宗家の除夜から三ヶ日においても、変わらないこと、変わったこと、いろいろであった。
昨年の除夜釜は常ならば、直門の指導にあたっている教授者をはじめとして、30名程度の人たちが参会するのであるが、お客様は無しとし、宗家内弟子のみで行なった。年明け元旦零時の大福茶は、流祖堂に供茶をした後、家族だけで一服いただくのはいつもの通りである。翌朝の埋火を火種としての初炭は例年のごとく私一人で勤めた。三ヶ日は皆でお節料理をいただくのは同じであるが、お重などの取り回しは、家族でありながらもできるだけ避け、銘々に料理を盛る形をとった。

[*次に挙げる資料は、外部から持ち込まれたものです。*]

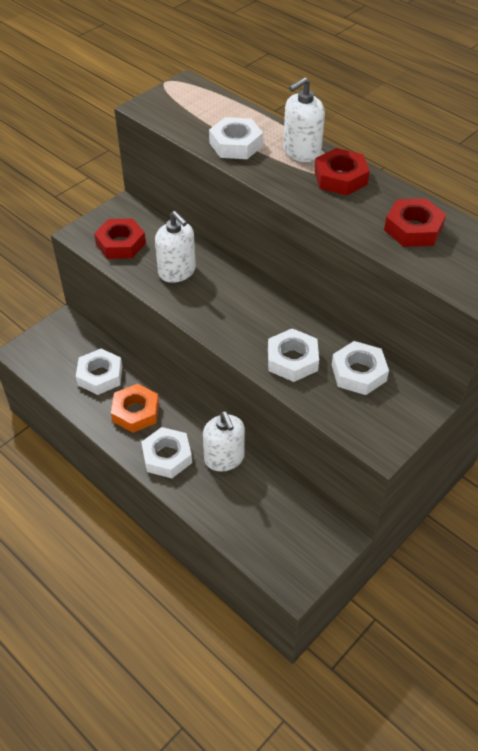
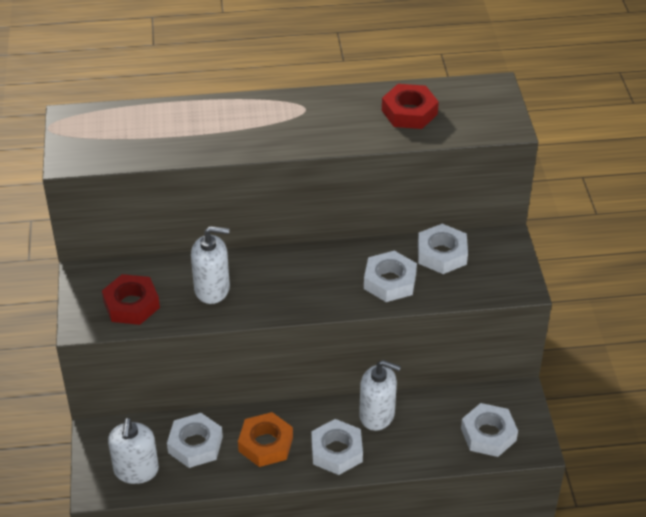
camera: 50 degrees left, 5 degrees down
(236, 144) = (195, 139): white nut -> white nut (488, 434)
(301, 152) = (252, 110): white soap dispenser -> white soap dispenser (136, 470)
(340, 178) = (309, 110): red nut -> none

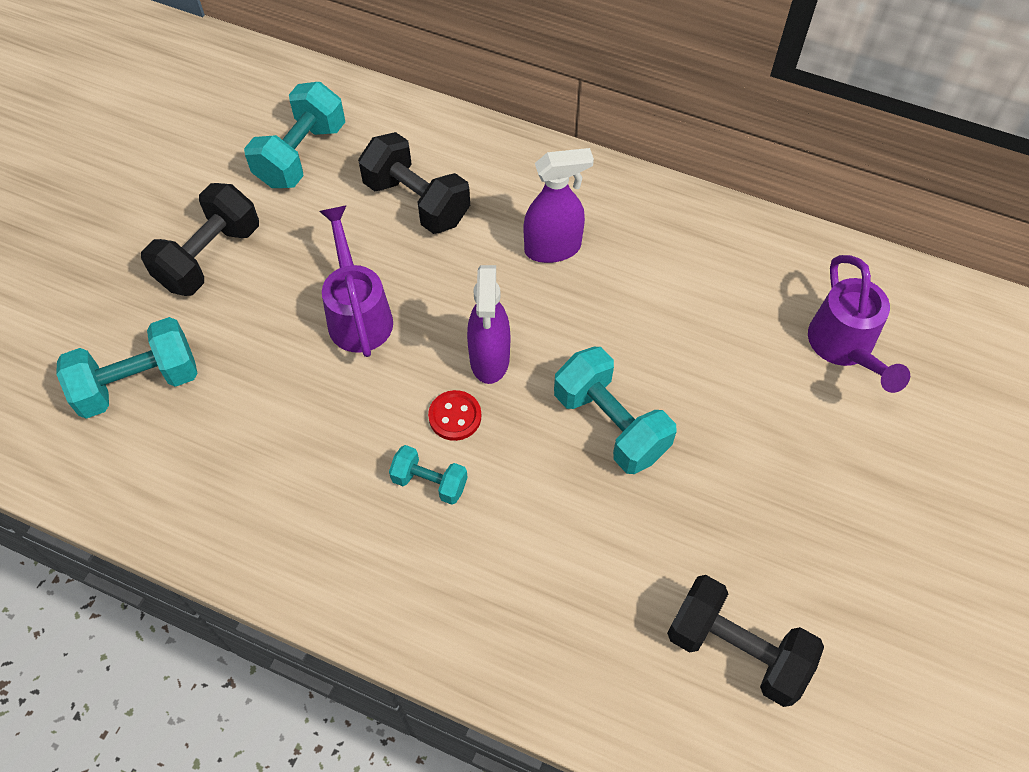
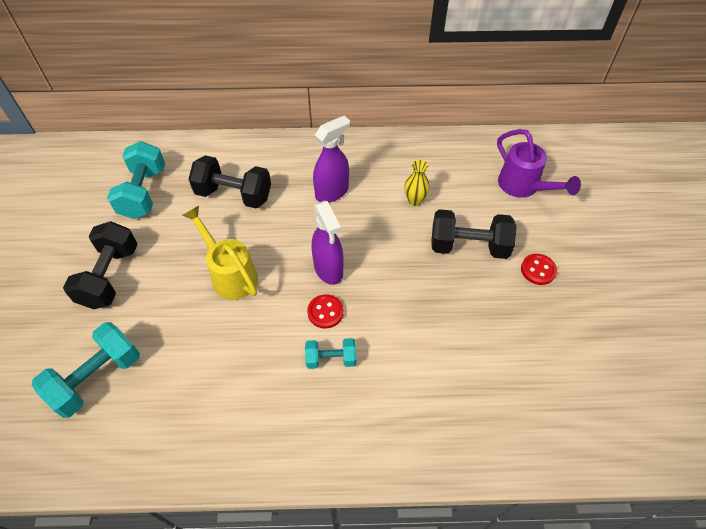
camera: 25 degrees left, 5 degrees down
(358, 313) = (230, 274): purple watering can -> yellow watering can
(610, 424) = (421, 279): turquoise dumbbell -> none
(665, 306) = (415, 200): none -> yellow vase
(736, 649) = (566, 378): black dumbbell -> black dumbbell (468, 246)
(789, 482) = (538, 270): none -> red button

2日は例年であれば、家元職方はじめ、宗家出入の関係者の新年の挨拶があるのであるが、これもなくなった。3日の菩提寺広徳禅寺への墓参は行なったが、ほかの檀家の人たちは少ないようだった。その後、いつも初詣にうかがう神社など、多くの人が集まる場所は極力避けるようにしていた。
これらの行動というのは、すべて正月一番の行事である「点初め」を挙行するためといってよい。この点初めを実施するかどうかは、昨年末からいろいろと考え、悩むことがあり、とてもここで述べ尽くすことはできないが、万全の対策を整えて準備をしていた。
しかし1月2日の夕刻に、東京都知事ならびに埼玉、千葉、神奈川三県の知事が、政府に対して緊急事態宣言の発出要請をしたことで、状況は急変した。私の心はその重要性をかんがみて、すぐに点初め中止の決断をするにいたった。
その後はその善後策に追われ、宗家事務局員の仕事始めも4日に繰り上げられ、出社可能な人たちで一斉の電話連絡が始まった。
こうして一月の一大行事は今年は中止となってしまった。しかし今、私の思いは、「このままでは終わらせない。必ず、点初めに代わるおもてなしの場としての茶会を行なう」という決意を新たにしている。そのときを皆様ぜひ期待していただきたい。
おわりに本年のお題「実」にちなんで詠んだ私の和歌を紹介する。
去年今年〔こぞことし〕 望みの懸け橋
新しき茶の湯に託して 明日の実りを
皆様のこの一年のご多幸をお祈り申し上げる。